Le tribunal de commerce de Bobigny, le 9 octobre 2025, ouvre une liquidation judiciaire immédiate sans maintien d’activité à l’encontre d’une société commerciale. L’URSSAF, créancière d’une somme certaine, a assigné la société débitrice en paiement. Le tribunal constate l’état de cessation des paiements et l’absence manifeste de perspective de redressement. Il prononce donc la liquidation judiciaire en application de l’article L. 640-1 du code de commerce.
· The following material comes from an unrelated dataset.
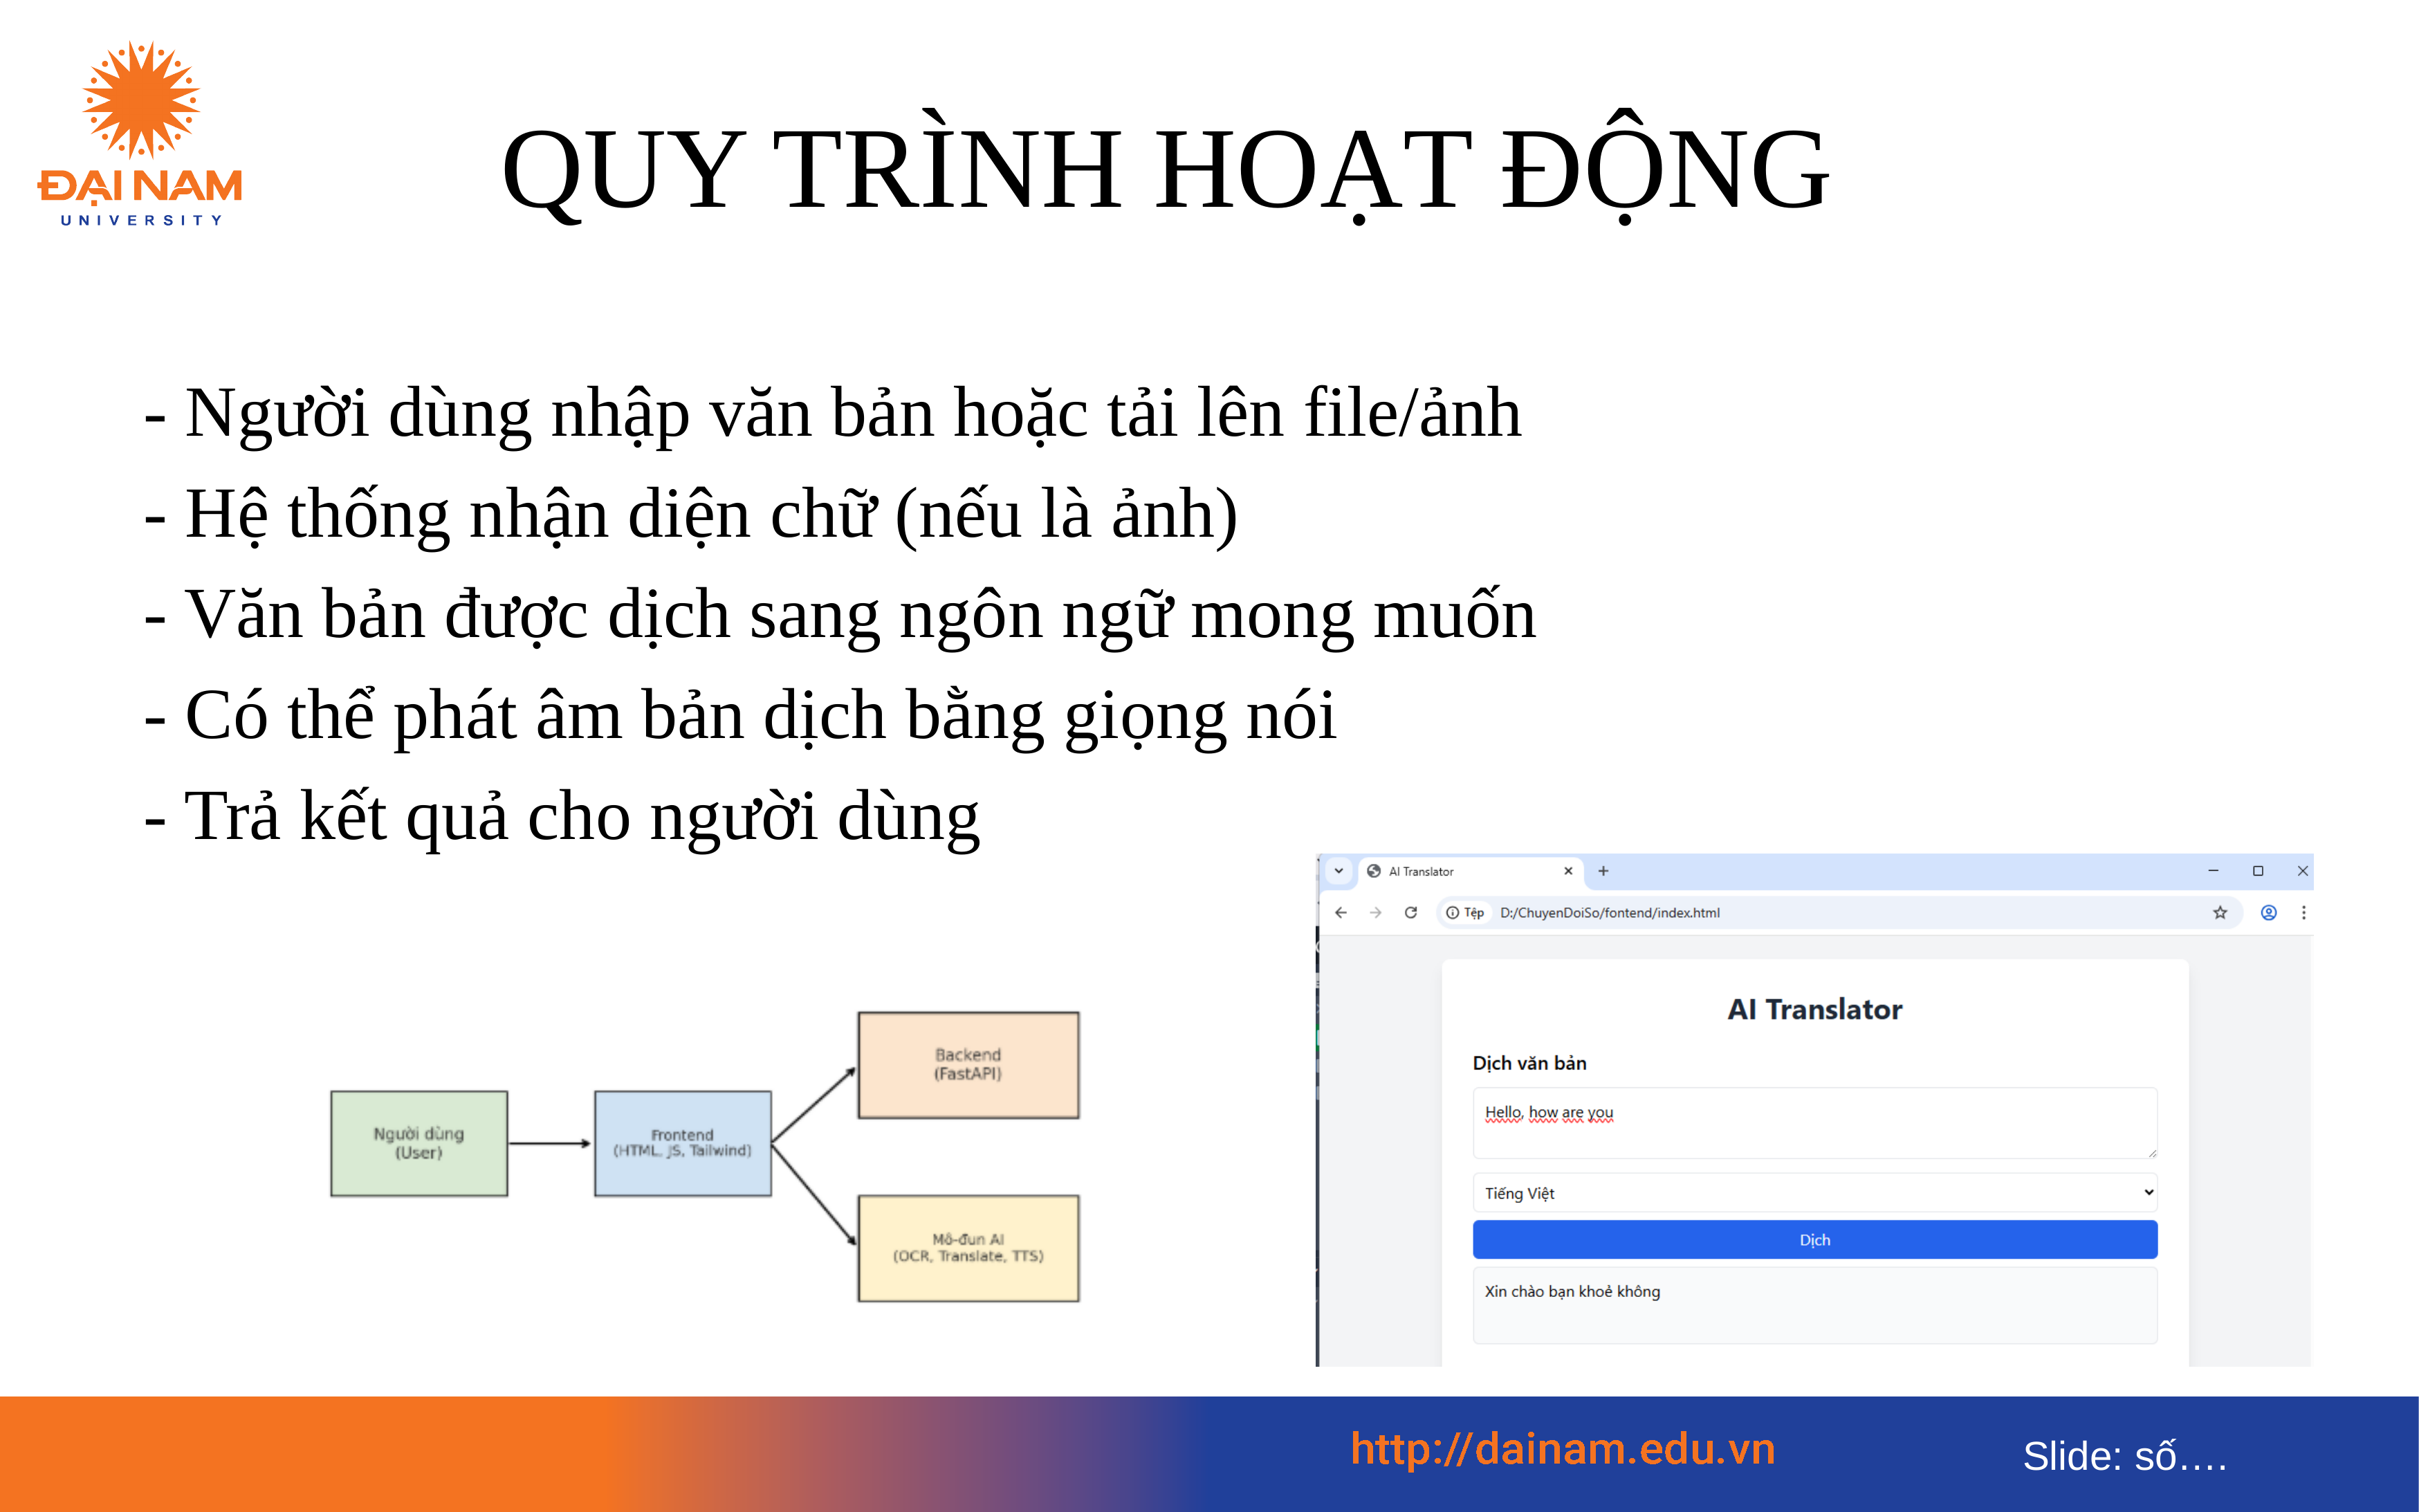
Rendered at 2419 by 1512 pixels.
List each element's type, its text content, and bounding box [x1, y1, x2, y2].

Le constat de l’impossibilité manifeste de redressement

La cessation des paiements et l’absence de perspectives de cession
Le tribunal fonde sa décision sur le constat que le débiteur est dans l’impossibilité de faire face à son passif. L’article L. 640-1 du code de commerce conditionne l’ouverture d’une liquidation judiciaire à cet état. Le juge relève également l’absence totale de perspective de redressement ou de cession pour la société. Cette double condition justifie le prononcé d’une liquidation judiciaire immédiate sans maintien d’activité. La décision illustre le contrôle strict exercé par le juge sur les éléments constitutifs de la procédure.
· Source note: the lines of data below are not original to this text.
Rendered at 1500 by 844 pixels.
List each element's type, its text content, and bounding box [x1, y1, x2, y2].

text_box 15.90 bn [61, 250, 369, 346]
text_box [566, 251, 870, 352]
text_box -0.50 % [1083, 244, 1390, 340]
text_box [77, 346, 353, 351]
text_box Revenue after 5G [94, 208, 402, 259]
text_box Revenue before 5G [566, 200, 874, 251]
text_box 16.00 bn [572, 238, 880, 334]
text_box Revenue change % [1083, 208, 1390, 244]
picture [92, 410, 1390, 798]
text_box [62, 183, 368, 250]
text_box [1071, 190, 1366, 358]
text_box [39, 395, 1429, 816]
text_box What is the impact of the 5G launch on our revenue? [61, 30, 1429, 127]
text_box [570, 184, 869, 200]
La portée de l’appréciation souveraine des juges du fond
L’appréciation de l’absence de perspective de redressement relève du pouvoir souverain des juges du fond. Ils fondent leur décision sur les éléments concrets du dossier, notamment la carence du débiteur. Aucun élément ne permettait d’envisager une poursuite d’activité ou une cession. Cette analyse rejoint celle d’une autre juridiction qui avait constaté qu’ »aucun plan de redressement ne saurait être mis en œuvre » (Tribunal de commerce de commerce de Grenoble, le 30 mai 2025, n°2025F00911). La décision confirme ainsi la rigueur de l’examen préalable à toute liquidation.

Les conséquences procédurales de la liquidation immédiate

Les modalités pratiques de la liquidation prononcée
La décision emporte des conséquences immédiates pour l’organisation de la procédure. Le tribunal nomme un juge-commissaire et un mandataire liquidateur chargé de l’inventaire. Il fixe également la date de cessation des paiements au 6 août 2024, motivée par constat de carence. Ces mesures permettent d’encadrer juridiquement la réalisation des actifs de la société. La clôture de la procédure est prévue pour le 9 octobre 2027, offrant un cadre temporel défini aux opérations de liquidation.

La protection des intérêts des créanciers dans la procédure
Le jugement organise la déclaration des créances dans un délai de deux mois après publication. Il impose l’établissement de la liste des créances dans un délai de quinze mois. Les dépens sont qualifiés de frais privilégiés de la liquidation judiciaire. Ces dispositions visent à garantir une traitement collectif et ordonné du passif de la société. Elles assurent une protection optimale des intérêts de l’ensemble des créanciers dans le cadre de la procédure collective.

Source : Cour de cassation – Base Open Data « Judilibre » & « Légifrance ».